I’m confused as to the purpose of num_threads
is inside copy_dram_to_sram_async
. The documentation states
num_threads (Int): Total number of threads participating in the copy operation. Defaults to the size of src_thread_layout.
however from the implementation
alias num_busy_threads = src_thread_layout.size()
# We know at compile time that only partial threads copy based on the size
# of input tensors. Return if current thread doesn't have work.
@parameter
if num_threads > num_busy_threads:
if thread_idx.x >= num_busy_threads:
return
implies it is there to disable threads are not part of the copy operation. e.g. Given a 1d array of 1024
elements, a 1d block of 1024
threads and a thread_layout
for the copy operation of Layout.row_major(1, 32)

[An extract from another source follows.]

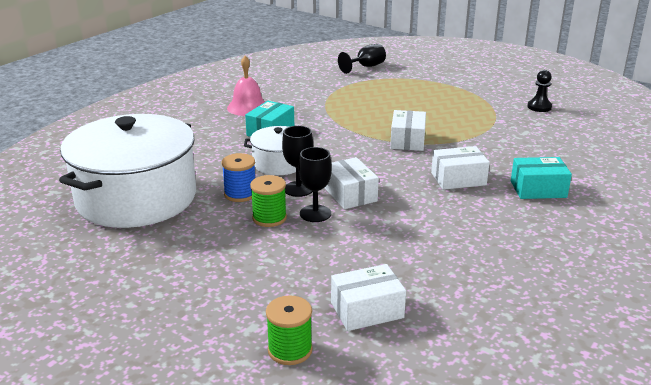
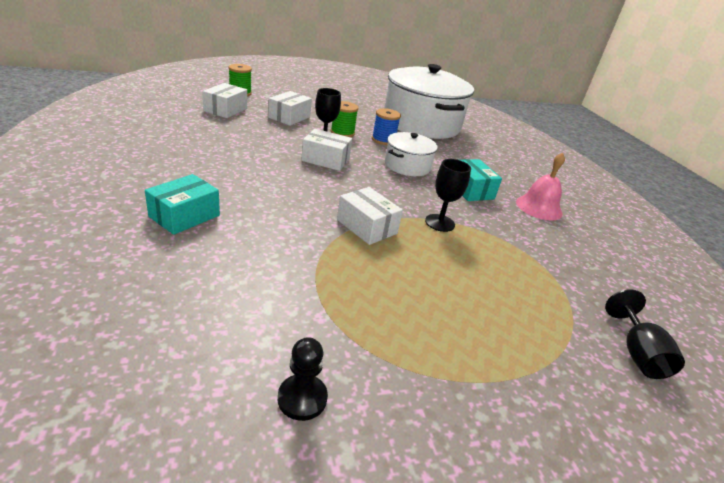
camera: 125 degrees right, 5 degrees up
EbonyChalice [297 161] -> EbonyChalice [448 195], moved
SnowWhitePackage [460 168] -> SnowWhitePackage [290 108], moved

alias layout = Layout.row_major(1, 1024)
input = LayoutTensor[mut=False, dtype, layout](inp.unsafe_ptr())
...
shared = tb[dtype]().row_major[1, 1024]().shared().alloc()
alias load_layout = Layout.row_major(1, 32)
copy_dram_to_sram_async[thread_layout=load_layout, num_threads=1024](shared, input)
num_threads=1024
is disable threads 32,...,1023
from issuing extra copy operations.
In this case num_threads
would be the total number of threads in the block not the number participating in the copy operation. Is this correct?